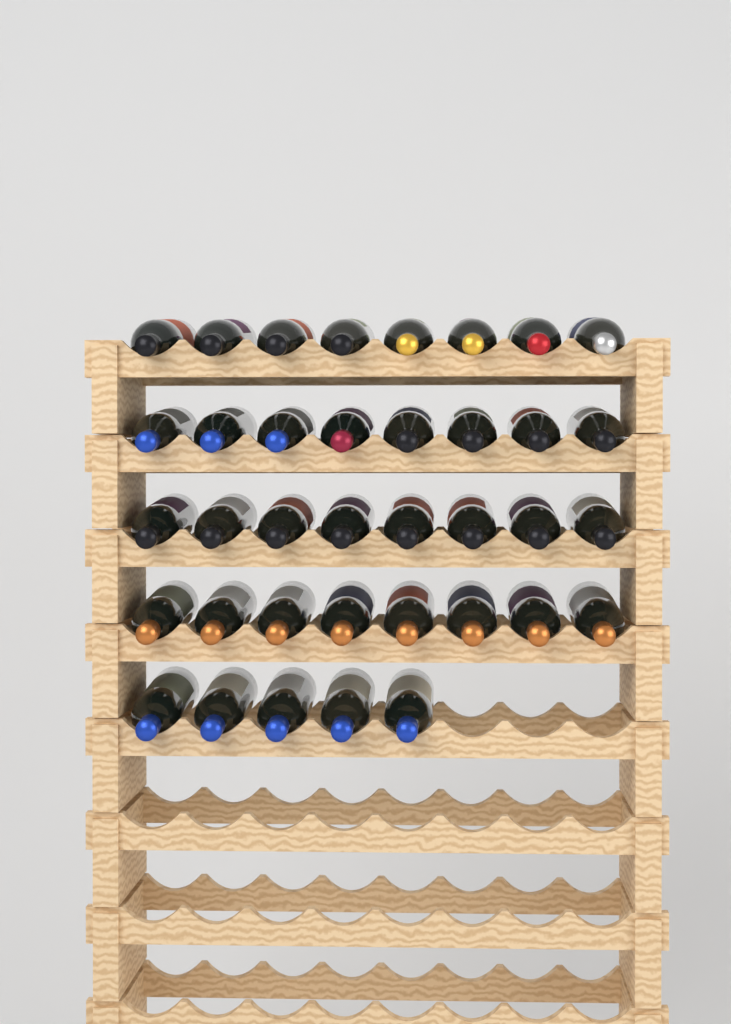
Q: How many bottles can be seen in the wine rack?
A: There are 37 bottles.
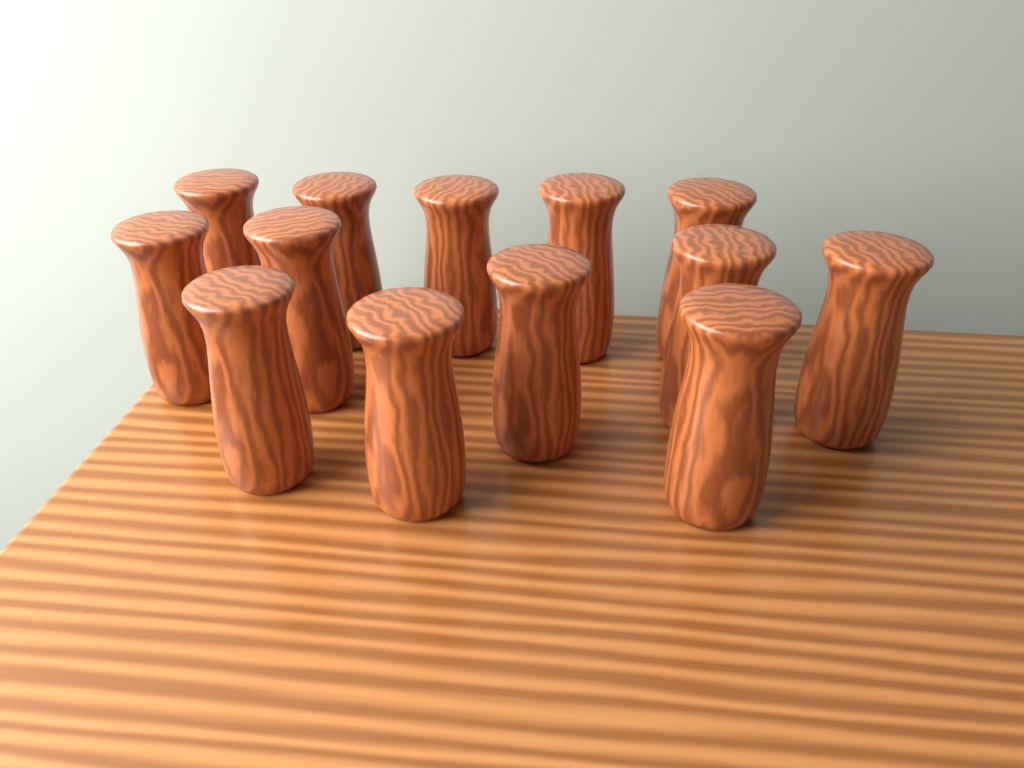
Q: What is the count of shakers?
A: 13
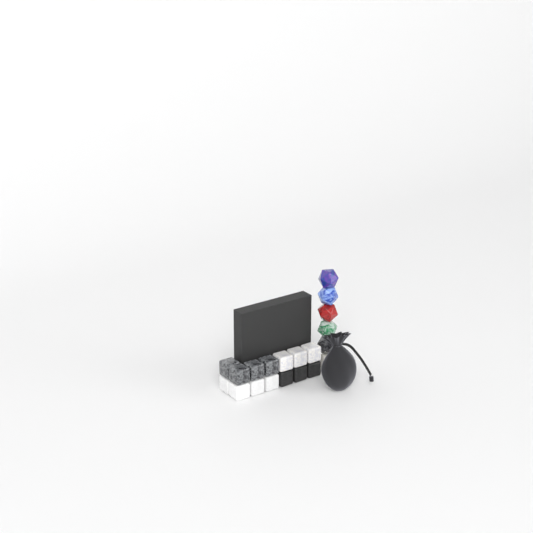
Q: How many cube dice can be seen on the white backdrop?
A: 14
+-------+
Required task - Please reproduce every line of the records above word for word, leaving out the pictures.

In response -
Q: How many bottles can be seen in the wine rack?
A: There are 37 bottles.
Q: What is the count of shakers?
A: 13
Q: How many cube dice can be seen on the white backdrop?
A: 14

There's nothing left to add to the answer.